Marine Geology & Geophysics
The Division of Marine Geology and Geophysics (MGG) has broad research interests in understanding the geology, geophysics and geochemistry of the earth system, beneath, within, and above the oceans. MGG faculty and students emphasize cross-divisional cooperation in which geological phenomena interact with or are influenced by processes generally studied in other disciplines, such as ocean currents, climate, and biological evolution. They are pioneering remote sensing techniques to assess the earth’s crustal movement and sedimentation in coastal zones. The Division is at the forefront of understanding carbonate deposit systems, and paleoclimate researchers are using stromatolites and reefs to learn more about past climate change by studying the interaction between biological and geological processes. Ocean observing systems, such as hydrological observatories, are playing prominently in research efforts as well.

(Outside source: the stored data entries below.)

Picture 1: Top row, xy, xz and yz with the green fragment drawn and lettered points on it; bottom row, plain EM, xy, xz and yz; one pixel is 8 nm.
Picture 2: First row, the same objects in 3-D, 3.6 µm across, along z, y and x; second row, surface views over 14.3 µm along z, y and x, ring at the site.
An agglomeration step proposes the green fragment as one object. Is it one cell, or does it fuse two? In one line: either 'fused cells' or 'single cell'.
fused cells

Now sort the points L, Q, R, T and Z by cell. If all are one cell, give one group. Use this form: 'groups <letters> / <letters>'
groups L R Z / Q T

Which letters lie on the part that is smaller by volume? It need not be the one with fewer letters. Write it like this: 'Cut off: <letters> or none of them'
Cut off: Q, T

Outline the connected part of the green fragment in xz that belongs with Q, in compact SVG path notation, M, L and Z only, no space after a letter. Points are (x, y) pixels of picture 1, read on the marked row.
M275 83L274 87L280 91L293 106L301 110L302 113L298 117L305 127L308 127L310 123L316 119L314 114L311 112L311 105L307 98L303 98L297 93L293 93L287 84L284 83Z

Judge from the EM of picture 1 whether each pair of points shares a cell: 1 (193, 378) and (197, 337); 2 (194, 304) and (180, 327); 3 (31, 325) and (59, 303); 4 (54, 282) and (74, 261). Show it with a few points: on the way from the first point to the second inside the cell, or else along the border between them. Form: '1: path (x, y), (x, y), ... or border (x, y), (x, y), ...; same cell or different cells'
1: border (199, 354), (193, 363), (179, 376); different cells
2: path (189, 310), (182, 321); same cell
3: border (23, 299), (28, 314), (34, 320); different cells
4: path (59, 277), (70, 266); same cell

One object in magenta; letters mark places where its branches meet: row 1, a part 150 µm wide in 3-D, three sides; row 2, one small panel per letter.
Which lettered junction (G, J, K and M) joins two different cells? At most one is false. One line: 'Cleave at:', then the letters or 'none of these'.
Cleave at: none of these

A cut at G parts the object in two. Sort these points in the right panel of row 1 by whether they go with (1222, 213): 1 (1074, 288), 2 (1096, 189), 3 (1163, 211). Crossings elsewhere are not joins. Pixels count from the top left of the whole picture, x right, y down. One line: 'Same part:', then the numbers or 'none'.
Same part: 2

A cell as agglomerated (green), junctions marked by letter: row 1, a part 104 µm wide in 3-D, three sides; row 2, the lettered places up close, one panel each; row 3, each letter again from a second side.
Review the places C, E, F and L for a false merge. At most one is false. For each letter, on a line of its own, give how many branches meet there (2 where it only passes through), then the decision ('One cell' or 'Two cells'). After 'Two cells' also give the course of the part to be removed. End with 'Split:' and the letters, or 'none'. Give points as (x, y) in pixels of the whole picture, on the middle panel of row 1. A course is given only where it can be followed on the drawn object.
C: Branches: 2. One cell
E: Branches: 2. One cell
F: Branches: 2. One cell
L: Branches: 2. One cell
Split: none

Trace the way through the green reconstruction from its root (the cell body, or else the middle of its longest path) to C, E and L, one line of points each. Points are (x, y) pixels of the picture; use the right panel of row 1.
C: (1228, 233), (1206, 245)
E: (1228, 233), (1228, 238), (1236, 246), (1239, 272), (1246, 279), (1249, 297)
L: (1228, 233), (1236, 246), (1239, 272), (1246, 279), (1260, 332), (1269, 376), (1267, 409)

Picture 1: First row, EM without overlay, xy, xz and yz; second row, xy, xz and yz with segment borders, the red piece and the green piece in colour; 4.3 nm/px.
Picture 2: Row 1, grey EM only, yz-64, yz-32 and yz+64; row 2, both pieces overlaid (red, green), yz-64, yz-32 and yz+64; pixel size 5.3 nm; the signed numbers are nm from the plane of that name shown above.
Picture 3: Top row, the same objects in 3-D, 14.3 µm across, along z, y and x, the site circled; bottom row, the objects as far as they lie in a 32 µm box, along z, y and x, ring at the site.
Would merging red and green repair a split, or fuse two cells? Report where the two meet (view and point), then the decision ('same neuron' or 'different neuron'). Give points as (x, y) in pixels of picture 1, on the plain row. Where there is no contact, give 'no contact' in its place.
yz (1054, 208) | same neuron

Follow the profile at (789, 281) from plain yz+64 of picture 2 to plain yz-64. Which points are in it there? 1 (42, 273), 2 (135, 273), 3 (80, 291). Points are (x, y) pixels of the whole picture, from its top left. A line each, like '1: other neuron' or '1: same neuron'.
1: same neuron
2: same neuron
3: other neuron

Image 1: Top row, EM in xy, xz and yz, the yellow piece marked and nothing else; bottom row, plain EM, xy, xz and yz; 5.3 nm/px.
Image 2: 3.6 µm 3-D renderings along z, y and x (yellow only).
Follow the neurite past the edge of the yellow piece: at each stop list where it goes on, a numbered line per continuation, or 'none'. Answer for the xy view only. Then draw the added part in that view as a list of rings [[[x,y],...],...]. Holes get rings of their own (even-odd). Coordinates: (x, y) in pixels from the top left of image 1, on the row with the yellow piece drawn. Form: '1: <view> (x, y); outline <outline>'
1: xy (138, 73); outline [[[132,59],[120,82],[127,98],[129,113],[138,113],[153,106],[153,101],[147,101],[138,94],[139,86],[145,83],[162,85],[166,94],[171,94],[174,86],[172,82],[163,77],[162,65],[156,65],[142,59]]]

The Division has many well-equipped modern laboratories, such as a SEM & TEM lab (with Drs. Patricia Blackwelder and Pamela Reid), rock properties (Dr. Gregor Eberli), stable isotope and geochemistry laboratories (Dr. Peter Swart), and the Neptune Isotope Laboratory (Dr. Ali Pourmand).
The undergraduate student wishing to prepare for graduate work in marine geology and geophysics must be well trained in the basic sciences. Applicants must take the GRE, and those whose first language is not English must pass the Test of English as a Foreign Language (TOEFL) with a score of at least 550. According to the special interests of the individual, the undergraduate major and minor should be in geology, physics, chemistry, and/or mathematics.
The overwhelming majority of MGG students are supported as research assistants. These assistantships, which are awarded competitively, provide a monthly stipend and cover tuition costs. Students not supported as research assistants are generally supported on special fellowships provided by their employer or, for some non-U.S. students, their home country.
M.S. and Ph.D. degrees. Interdisciplinary studies with expertise in physics, chemistry, mathematics and/or biology are encouraged.
New initiatives within MGG include the South Florida and Caribbean Cooperative Ecosystem Studies Unit SFC CESU, Center for Southeastern Tropical Advance Remote Sensing (CSTARS), and the Research Initiative on Bahamian Stromatolites.